Published: 11 March 2021, 18:00
Suppose, you have 10 lists:
lists = [list(range(10_000)) for _ in range(10)]
What’s the fastest way to join them into one? To have a baseline, let’s just +
everything together:
s = lists
%timeit s[0] + s[1] + s[2] + s[3] + s[4] + s[5] + s[6] + s[7] + s[8] + s[9]
# 1.65 ms ± 25.1 µs per loop
Now, let’s try to use functools.reduce. It should be about the same but cleaner and doesn’t require to know in advance how many lists we have:
from functools import reduce
from operator import add
%timeit reduce(add, lists)
# 1.65 ms ± 27.2 µs per loop
Good, about the same speed. However, reduce is not “pythonic” anymore, this is why it was moved from built-ins into functools
. The more beautiful way to do it is using sum
:
%timeit sum(lists, start=[])
# 1.64 ms ± 83.8 µs per loop
Short and simple. Now, can we make it faster? What if we itertools.chain everything together?

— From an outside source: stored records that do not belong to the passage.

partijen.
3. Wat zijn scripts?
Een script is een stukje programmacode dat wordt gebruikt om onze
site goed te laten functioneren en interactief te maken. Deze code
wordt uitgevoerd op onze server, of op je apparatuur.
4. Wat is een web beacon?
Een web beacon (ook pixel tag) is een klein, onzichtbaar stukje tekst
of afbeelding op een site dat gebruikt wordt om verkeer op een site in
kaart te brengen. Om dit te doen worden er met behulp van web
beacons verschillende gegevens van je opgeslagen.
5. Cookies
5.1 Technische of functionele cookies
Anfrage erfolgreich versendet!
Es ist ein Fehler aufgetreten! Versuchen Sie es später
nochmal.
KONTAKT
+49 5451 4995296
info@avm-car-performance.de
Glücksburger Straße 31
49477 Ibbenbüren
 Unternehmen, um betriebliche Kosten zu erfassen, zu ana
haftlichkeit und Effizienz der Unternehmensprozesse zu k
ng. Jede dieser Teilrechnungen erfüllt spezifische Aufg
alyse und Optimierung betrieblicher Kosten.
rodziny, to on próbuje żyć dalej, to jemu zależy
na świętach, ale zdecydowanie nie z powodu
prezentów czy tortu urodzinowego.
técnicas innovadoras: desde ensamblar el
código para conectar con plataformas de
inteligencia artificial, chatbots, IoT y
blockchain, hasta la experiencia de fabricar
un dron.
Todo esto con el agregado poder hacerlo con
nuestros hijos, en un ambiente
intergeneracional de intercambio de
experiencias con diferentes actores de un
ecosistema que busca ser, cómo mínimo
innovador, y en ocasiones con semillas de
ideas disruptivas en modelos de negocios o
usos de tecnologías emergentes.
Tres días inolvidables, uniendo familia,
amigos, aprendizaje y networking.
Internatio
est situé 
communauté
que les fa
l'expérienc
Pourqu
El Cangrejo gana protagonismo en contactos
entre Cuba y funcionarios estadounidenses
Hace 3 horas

from itertools import chain
%timeit list(chain(*lists))
# 599 µs ± 20.4 µs per loop
Wow, this is about 3 times faster. Can we do better? Let’s try something more straightforward:
%%timeit
r = []
for lst in lists:
r.extend(lst)
# 250 µs ± 5.96 µs per loop
Turned out, the most straightforward and simple solution is the fastest one.